Sources familiar with the matter told FE that Catamaran Ventures is most likely to invest in companies which are established, like the past examples of SKS Microfinance and Manipal Universal Learning. This move, sources said, is largely due to the return of Murthy to Infosys and the entry of his son Rohan Murty, is with the notion that they may be unable to devote their time and attention in investing in start-up companies. In case of later stage funding, it would be easier for Catamaran Ventures to close the deal, sources said.
Catamaran had picked up a 1.3% stake in SKS Microfinance with an investment of R28.1 crore, prior to its IPO in 2010, and has got a certain lock-in period. In Manipal Universal, it had invested R200 crore but later exited in June 2013.
Arjun Narayanswamy, who manages Catamaran Ventures, in an e-mail reply said that the assertion is not true, Catamaran is more active this year than previously (on all fronts). He further said, Being a private family office with no external capital, we try our hardest to maintain privacy.
However, many sources that FE spoke to are of the opinion that the Murthys VC arm has become less active in the circuit. A few venture capitalists on condition of anonymity said that Catamaran has not been very active on the investment front especially with regard to start-ups. In the past, the fund had teamed up with other VCs for investing in various companies.
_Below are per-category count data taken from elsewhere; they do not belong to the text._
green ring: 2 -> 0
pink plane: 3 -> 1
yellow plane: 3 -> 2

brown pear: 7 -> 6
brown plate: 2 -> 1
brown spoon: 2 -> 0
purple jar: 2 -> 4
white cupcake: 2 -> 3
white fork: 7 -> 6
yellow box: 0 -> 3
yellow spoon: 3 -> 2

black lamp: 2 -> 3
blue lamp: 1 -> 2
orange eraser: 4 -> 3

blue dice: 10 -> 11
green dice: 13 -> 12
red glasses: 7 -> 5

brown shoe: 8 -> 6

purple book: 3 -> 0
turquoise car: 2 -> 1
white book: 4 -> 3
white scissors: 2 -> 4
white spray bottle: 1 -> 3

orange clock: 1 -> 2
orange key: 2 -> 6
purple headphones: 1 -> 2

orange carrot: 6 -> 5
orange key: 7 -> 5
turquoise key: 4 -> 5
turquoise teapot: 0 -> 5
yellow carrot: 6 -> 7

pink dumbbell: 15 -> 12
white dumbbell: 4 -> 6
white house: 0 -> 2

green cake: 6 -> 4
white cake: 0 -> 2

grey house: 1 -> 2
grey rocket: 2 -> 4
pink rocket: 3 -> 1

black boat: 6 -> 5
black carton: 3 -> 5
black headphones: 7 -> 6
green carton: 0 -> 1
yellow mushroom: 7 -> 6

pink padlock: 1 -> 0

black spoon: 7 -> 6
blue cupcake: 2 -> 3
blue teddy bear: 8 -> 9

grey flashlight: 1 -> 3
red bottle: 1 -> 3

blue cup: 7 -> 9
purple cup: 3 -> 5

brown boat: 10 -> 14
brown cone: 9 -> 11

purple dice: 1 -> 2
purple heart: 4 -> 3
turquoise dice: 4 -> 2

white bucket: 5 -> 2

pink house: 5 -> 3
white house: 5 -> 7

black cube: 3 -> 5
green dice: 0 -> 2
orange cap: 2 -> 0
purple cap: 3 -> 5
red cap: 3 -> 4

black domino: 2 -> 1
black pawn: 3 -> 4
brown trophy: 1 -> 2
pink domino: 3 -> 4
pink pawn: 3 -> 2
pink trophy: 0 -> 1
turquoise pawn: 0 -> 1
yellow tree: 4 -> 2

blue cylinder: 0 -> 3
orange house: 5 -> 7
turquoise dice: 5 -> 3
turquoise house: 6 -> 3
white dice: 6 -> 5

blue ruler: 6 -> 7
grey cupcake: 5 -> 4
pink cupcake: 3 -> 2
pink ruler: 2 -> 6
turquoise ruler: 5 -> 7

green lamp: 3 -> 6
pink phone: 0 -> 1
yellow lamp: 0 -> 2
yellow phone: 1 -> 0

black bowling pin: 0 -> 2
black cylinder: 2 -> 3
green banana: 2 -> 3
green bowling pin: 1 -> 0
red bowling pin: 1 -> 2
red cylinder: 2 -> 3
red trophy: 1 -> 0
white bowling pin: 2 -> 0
The $130-million fund has made a few investments which are publicly known like Bigshoebaazar India, Hector Beverages, Yebhi.com and Healthspring. These firms are from diverse sectors such as energy drink, healthcare and e-commerce.
Catamaran Ventures has termed itself as a proprietary, sector-agnostic, family office that invests in inspirational early stage and growing companies in India and overseas. Its profile has said that their investments consist of a wide range from the very early to very late stage businesses.
The venture capital funding in India saw lower value of investment in 2013 compared with 2012. Venture Capital firms invested about $805 million over 206 deals in India during the twelve months ended December 2013, according to an analysis by Venture Intelligence, a research service focused on private company financials, transactions and valuations. The VC investment activity was about 18% lower compared with 2012 that had witnessed 252 transactions worth $898 million.
Private equity (PE) investments in India has fallen to its lowest levels since 2009 at $7.5 billion over 384 deals during 2013, compared with the $9.2-billion investment made across 484 deals in 2012, according to Venture Intelligence. The 18 investments of over $100 million in value during 2013, accounted for as much as 47% of the value pie during the year.